Mahnwachen und weitere Petition für die Kleinsten

Rund 250 Beteiligte bei Aktion vor der AOK

"Das muss unbedingt bleiben! In unserer Familie wäre es eine Katastrophe gewesen, hätten wir bis Greifswald oder Berlin fahren müssen. Das Ganze ist so schon ein Kraftakt", sagt Henriette Klaus. Die junge Frau hat ihre Zwillinge Levke und Hanna vor vier Jahren im Dietrich-Bonhoeffer-Klinikum zur Welt gebracht - das eine Mädchen 900, das andere 870 Gramm schwer. Solche kleinen Frühgeborenen mit einem Geburtsgewicht unter 1250 Gramm sollen ab 2023 laut Gesetz in Neubrandenburg künftig nicht mehr behandelt werden, weil hier die Mindestmenge von dann 20 solcher Frühchen nicht erreicht wird. "Mir tut es für alle Eltern leid, die davon betroffen sind", so Henriette Klaus. Denn ihre Zwillinge, die als Notfall so früh ans Licht der Welt geholt werden mussten, waren fast 100 Tage im Klinikum. "Wir haben uns so gut versorgt gefühlt", sagt ihre Mutter und Zwillings-Oma Regina Klaus. Die Familie aus der Nähe von Neubrandenburg hat bereits eine ältere Tochter; gar nicht auszudenken, wenn der Weg zwischen Zuhause und Krankenhaus viel länger gewesen wäre.

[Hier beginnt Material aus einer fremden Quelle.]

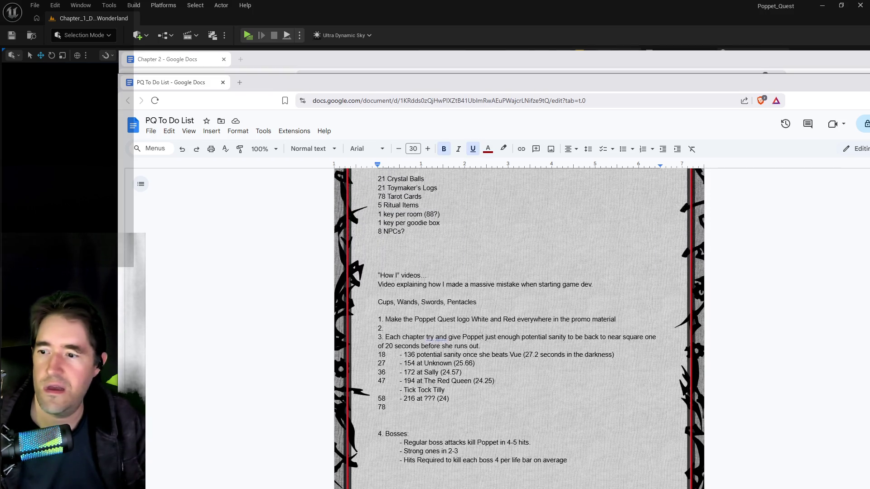
pyautogui.scroll(10, 481, 329)
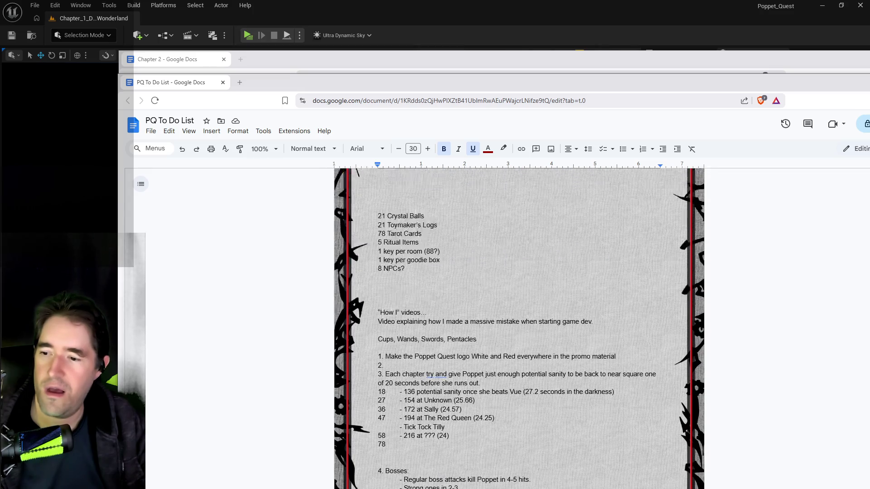
pyautogui.scroll(3, 480, 327)
pyautogui.scroll(-20, 498, 308)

Deshalb war es keine Frage, dass sie samt ihrer Kinder bei der Mahnwache zum Erhalt des Perinatalzentrums Level 1 am 4. Oktober vor dem  Neubrandenburger AOK-Gebäude dabei waren. Mit ihnen fanden sich rund 250 Menschen zum stillen Protest ein, darunter zahlreiche Mitarbeitende aus dem Klinikum, aber auch andere Unterstützer aus der Region, Stadtpolitiker und Mitstreiter der Biker Friends MV, die die Aktion organisiert haben.

Stadtpräsident Jan Kuhnert sicherte dem Klinikum die volle Unterstützung der Stadt zu in der Hoffnung, dass der "völlig gerechtfertigte Kampf für die Frühchenstation doch noch gewonnen werden kann". Renate Krajewski, Vorsitzende der Mitarbeitervertretung, kündigte an, erneut eine Petition auf den Weg zu bringen. Wenn sie angenommen wird, müssen innerhalb von vier Wochen 50 000 Unterschriften dafür gesammelt werden. Eine Mahnwache, so verständigten sich die Biker Friends MV und die Mitarbeitervertretung des Klinikums, soll zunächst monatlich stattfinden, das nächste Mal voraussichtlich auf dem Marktplatz.

Er sei fast beschämt, dass man den Protest für kranke Kinder auf die Straße bringen müsse, sagte Dr. med. Sven Armbrust, Chefarzt der Klinik für Kinder- und Jugendmedizin. Er wies darauf hin, dass - wenn doch noch eine Ausnahmegenehmigung erreicht werden könne -, dies nur für ein Jahr gelten werde und dann die Mindestmengen wieder steigen, ab 2024 auf 25 frühgeborene Kinder unter 1250 Gramm Geburtsgewicht. Deshalb sei es wichtig, dass die Politik handle und das entsprechende Gesetz ändere. Die Entscheidung, ob eine Mindestmenge ausgesetzt werden kann, müsse beim Landes-Ministerium liegen. Denn man kämpfe zwar heute für die Frühchen, aber es gebe noch andere und künftig immer mehr Mindestmengen, die insbesondere im ländlichen Raum die Versorgung gefährden - beispielsweise die Operation von Speiseröhrenkrebs, die dem Klinikum ab 2023 ebenfalls aufgrund fehlender Mengen trotz sehr guter Qualität verboten sei.